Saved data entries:

::::

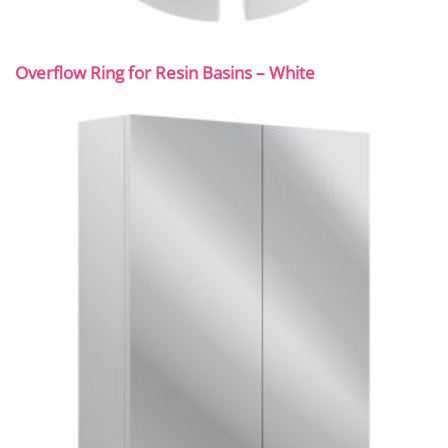
Overflow Ring for Resin Basins – White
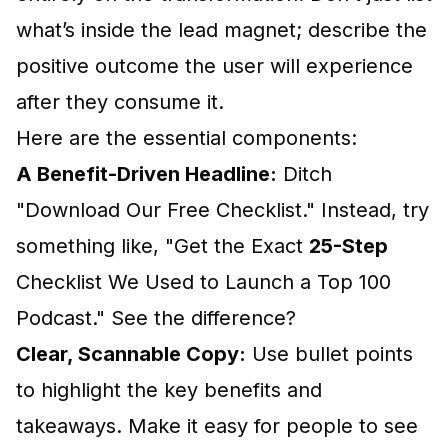
what’s inside the lead magnet; describe the
positive outcome the user will experience
after they consume it.
Here are the essential components:
A Benefit-Driven Headline:
Ditch
"Download Our Free Checklist." Instead, try
something like, "Get the Exact
25-Step
Checklist We Used to Launch a Top 100
Podcast." See the difference?
Clear, Scannable Copy:
Use bullet points
to highlight the key benefits and
takeaways. Make it easy for people to see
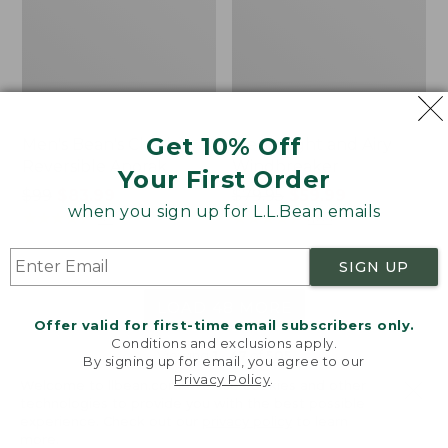
Get 10% Off
Men's Bean's Classic
Men's Light and Airy
Reversible Anorak
Windbreaker
Your First Order
Price
$99
$83.99
Price
$79.95
$59.99
when you sign up for L.L.Bean emails
was
★
★
★
★
★
★
★
★
★
★
was
★
★
★
★
★
★
★
★
★
★
39
485
from:
from:
$99
$79.95
SIGN UP
now:
now:
$83.99
$59.99
LOAD 48 MORE
Offer valid for first-time email subscribers only.
Conditions and exclusions apply.
Viewing
1
-
47
of
505
By signing up for email, you agree to our
Privacy Policy
.
Welcome to llbean.com! We use cookies and other
technologies to provide you with the best possible
experience. Check out our
privacy policy
to learn
more.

::::

An exact copy of all the records is required, with the pictures omitted.

- YOUR SOLUTION -
Overflow Ring for Resin Basins – White
what’s inside the lead magnet; describe the
positive outcome the user will experience
after they consume it.
Here are the essential components:
A Benefit-Driven Headline:
Ditch
"Download Our Free Checklist." Instead, try
something like, "Get the Exact
25-Step
Checklist We Used to Launch a Top 100
Podcast." See the difference?
Clear, Scannable Copy:
Use bullet points
to highlight the key benefits and
takeaways. Make it easy for people to see
Get 10% Off
Men's Bean's Classic
Men's Light and Airy
Reversible Anorak
Windbreaker
Your First Order
Price
$99
$83.99
Price
$79.95
$59.99
when you sign up for L.L.Bean emails
was
★
★
★
★
★
★
★
★
★
★
was
★
★
★
★
★
★
★
★
★
★
39
485
from:
from:
$99
$79.95
SIGN UP
now:
now:
$83.99
$59.99
LOAD 48 MORE
Offer valid for first-time email subscribers only.
Conditions and exclusions apply.
Viewing
1
-
47
of
505
By signing up for email, you agree to our
Privacy Policy
.
Welcome to llbean.com! We use cookies and other
technologies to provide you with the best possible
experience. Check out our
privacy policy
to learn
more.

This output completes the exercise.